'Banh xeo ba Duong'
Actually, Duong is the name of the owner’s husband, not hers. But it doesn’t seem to matter for a 30-year business. 'Banh xeo' is actually the Vietnamese version of the crepe with savory rather than sweet toppings and a thinner, crispier base thanks to the use of rice instead of wheat. It can be eaten alone or wrapped in the versatile 'banh trang'. 'Banh xeo' here is just the best version of a dish sold everywhere in Vietnam, with high-quality rice flour from nearby Quang Nam Province, river prawns, tender beef, bean sprouts, egg and a sweet'n'sour dipping sauce that settles the score.
At VND40,000 ($1.8) for a plate of four, it’s definitely a no-brainer for those looking for a taste of Da Nang.
'Banh trang dap ba Tu'
For 20 years, Madame Tu has been serving Da Nang's street gourmets her special crunchy treat. A thin sheet of ‘banh trang’, which forms the cover of the famous spring roll ‘nem’, is grilled over a charcoal fire until reaching the desired crunchiness, then gently broken ('dap' in Vietnamese) in order for the sheet to fold. 'Banh uot', a silky and soft thin sheet made of rice flour, is then stuffed between the crunchy layers to add a break to the crispy texture.

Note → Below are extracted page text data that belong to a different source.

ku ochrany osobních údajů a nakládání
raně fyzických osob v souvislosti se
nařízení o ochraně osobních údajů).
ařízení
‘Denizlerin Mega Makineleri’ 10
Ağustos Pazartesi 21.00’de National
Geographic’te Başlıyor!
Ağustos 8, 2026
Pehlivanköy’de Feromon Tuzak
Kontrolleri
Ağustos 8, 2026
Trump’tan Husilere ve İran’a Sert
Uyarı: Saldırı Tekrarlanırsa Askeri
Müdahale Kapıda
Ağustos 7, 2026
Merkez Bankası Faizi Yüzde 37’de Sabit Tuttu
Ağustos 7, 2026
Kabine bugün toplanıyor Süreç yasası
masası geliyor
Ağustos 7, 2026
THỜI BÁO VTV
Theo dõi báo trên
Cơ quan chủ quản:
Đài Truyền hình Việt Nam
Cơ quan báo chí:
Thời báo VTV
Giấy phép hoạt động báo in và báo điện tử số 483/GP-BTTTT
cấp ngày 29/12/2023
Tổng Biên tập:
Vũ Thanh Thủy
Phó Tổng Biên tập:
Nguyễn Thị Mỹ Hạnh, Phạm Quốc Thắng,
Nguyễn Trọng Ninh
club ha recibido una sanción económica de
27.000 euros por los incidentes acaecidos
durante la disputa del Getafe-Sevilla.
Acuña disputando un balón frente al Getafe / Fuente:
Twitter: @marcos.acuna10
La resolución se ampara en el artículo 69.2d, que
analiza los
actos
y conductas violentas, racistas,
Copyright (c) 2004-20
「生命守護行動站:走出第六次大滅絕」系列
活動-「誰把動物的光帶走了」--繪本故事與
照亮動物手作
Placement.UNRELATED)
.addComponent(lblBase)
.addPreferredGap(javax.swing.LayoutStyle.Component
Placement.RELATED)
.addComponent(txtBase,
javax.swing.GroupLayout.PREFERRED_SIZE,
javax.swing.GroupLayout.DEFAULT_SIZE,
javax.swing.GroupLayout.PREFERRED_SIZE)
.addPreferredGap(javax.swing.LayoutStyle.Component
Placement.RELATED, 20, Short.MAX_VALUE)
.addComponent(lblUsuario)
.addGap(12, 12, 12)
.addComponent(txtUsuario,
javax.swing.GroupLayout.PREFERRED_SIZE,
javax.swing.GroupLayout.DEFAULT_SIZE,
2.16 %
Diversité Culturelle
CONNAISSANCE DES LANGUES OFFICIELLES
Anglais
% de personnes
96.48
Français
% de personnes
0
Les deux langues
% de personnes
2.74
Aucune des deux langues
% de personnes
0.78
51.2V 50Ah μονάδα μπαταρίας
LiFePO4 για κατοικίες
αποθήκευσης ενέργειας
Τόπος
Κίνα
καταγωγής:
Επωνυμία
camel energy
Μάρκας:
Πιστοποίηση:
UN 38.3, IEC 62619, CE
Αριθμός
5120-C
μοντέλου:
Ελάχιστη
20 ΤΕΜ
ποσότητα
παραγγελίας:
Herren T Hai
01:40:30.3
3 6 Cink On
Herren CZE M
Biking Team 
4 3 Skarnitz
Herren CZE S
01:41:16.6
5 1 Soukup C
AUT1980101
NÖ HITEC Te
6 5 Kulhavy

‘Banh trang dap’ is eaten with a special fish dipping sauce. Each house distinguishes itself mainly through the sauces they boast, and it may be Tu’s dip whipped up from fish sauce, peanut oil, chopped pineapple, garlic, chili and fried shallots that keep customers coming back.
'Oc ba My'
Sucking snails is all the rage on the streets of Da Nang. Opening at 4 p.m. at a busy intersection, Madame My’s place offers all kinds of snail dishes, characterized by the addition of green papaya salad dashed with fried shallots. Snails here are caught in streams, and bear a distinct aroma and preferred chewiness. The pointy ends are also chopped off, allowing one to suck, instead of dig the snail out with a fork.
A decent meal for two here costs only around VND50,000 ($2.3).
'Nem lui ba Ngoc'
At VND5,000 ($0.2), the finger-size ‘nem lui’ here are always ordered in tens. Famous from Hue to Saigon, ‘nem lui’ are made of seasoned minced pork, shaped around a stick and grilled over a charcoal fire. Though said to have a dipping sauce less savory than other places, Madame Ngoc’s ‘nem lui’ still makes it onto our list thanks to the lovely flavor of the meat, which is still the spirit of the dish no matter how hard they emphasize the importance of sauce.
'Banh beo ba Be'
A veteran with 10 years of experience, Madame Be’s is the place to come if one is still on the fence about where to taste a piece of Da Nang.
Snacks from central Vietnam like 'banh loc' (the see-through dumpling that reveals with an alien-like whole prawn stuffing), 'banh nam' (a soft snack that comes wrapped in leaves with a filling of prawns and minced pork), 'banh ram' (a combination of both chewiness and crunchiness) converge here, giving eaters a chance to taste as much as possible without having to move.